For the EURO 2000 site, a key challenge, says Sportal.com's Stephen Nuttall, was making sure surfers could get news and real-time video delivered quickly and reliably in five different languages. The editorial staff was multi-national and conducted coverage and interviews in the language appropriate to who they were speaking with, or talking about. Those interviews and other events coverage were then translated and put into distribution format in Rotterdam and sent to the site's main data center in Los Angeles. The Los Angeles data center distributed the content in multiple languages to cache farms around the world.

The cache farms also served more than the single, but critical purpose of doling content out to soccer fans - they also served as a measure of security against would be hackers. The issue of hacking always looms large in the minds of event coordinators, because they are typically a favorite target for publicity seeking net attackers.

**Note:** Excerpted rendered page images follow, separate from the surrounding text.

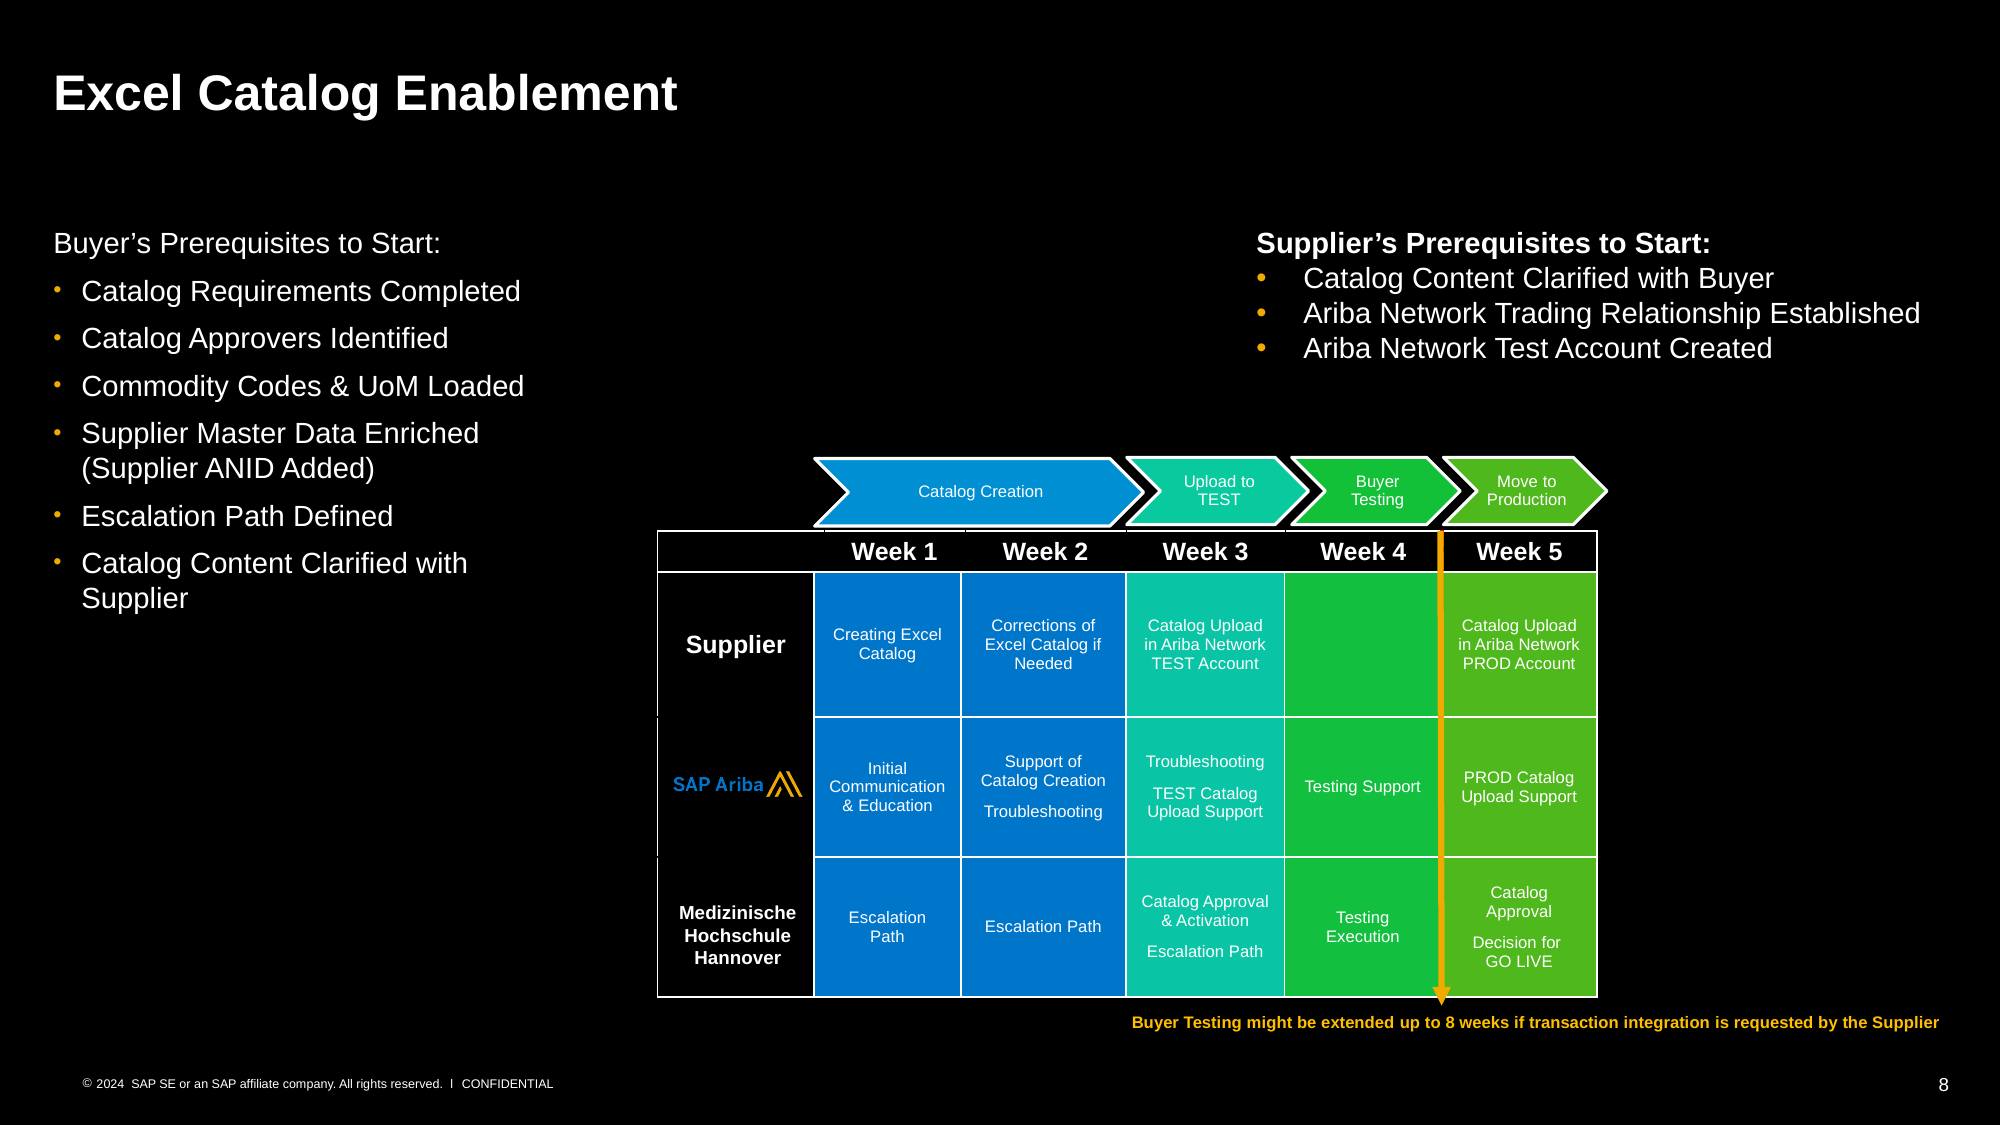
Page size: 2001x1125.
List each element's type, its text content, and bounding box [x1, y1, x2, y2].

title Excel Catalog Enablement [53, 60, 1947, 185]
text_box Supplier’s Prerequisites to Start: Catalog Content Clarified with Buyer Ariba Network Trading Relationship Established Ariba Network Test Account Created [1256, 224, 1939, 365]
table_cell PROD Catalog Upload Support [1447, 718, 1596, 856]
table_header Catalog Upload in Ariba Network PROD Account [1447, 574, 1596, 716]
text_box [814, 418, 1608, 564]
table_cell Initial Communication & Education [815, 718, 960, 856]
table_header [658, 532, 810, 571]
table_cell Escalation Path [815, 858, 960, 996]
table_header [1285, 574, 1434, 716]
table_cell Support of Catalog Creation Troubleshooting [962, 718, 1125, 856]
table_cell Escalation Path [962, 858, 1125, 996]
list Buyer’s Prerequisites to Start: Catalog Requirements Completed Catalog Approvers Identified Commodity Codes & UoM Loaded Supplier Master Data Enriched (Supplier ANID Added) Escalation Path Defined Catalog Content Clarified with Supplier [53, 224, 564, 863]
table_cell Ariba [658, 718, 813, 856]
table_cell Testing Support [1285, 718, 1434, 856]
table_cell Troubleshooting TEST Catalog Upload Support [1127, 718, 1284, 856]
text_box Buyer Testing might be extended up to 8 weeks if transaction integration is requested by the Supplier [1116, 1004, 1962, 1039]
table_cell Catalog Approval Decision for GO LIVE [1447, 858, 1596, 996]
table_header Catalog Upload in Ariba Network TEST Account [1127, 574, 1284, 716]
table_cell Testing Execution [1285, 858, 1434, 996]
text_box Medizinische Hochschule Hannover [666, 900, 810, 969]
picture [673, 771, 804, 798]
table_header Corrections of Excel Catalog if Needed [962, 574, 1125, 716]
table_cell [658, 858, 813, 996]
table_header Supplier [658, 573, 813, 716]
table_header Creating Excel Catalog [815, 574, 960, 716]
table_cell Catalog Approval & Activation Escalation Path [1127, 858, 1284, 996]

"All the users of the site accessed the various cache farms, so no one actually touched the master data center," says Nuttall. "Had there been an attack, we could have shut down a cache farm only, and users would still have been able to get content from caches in other locations."

For those hungry for world record status, planning and plenty of cache are key. Coordinating the technical teams and putting the infrastructure together took about six months. Internet time.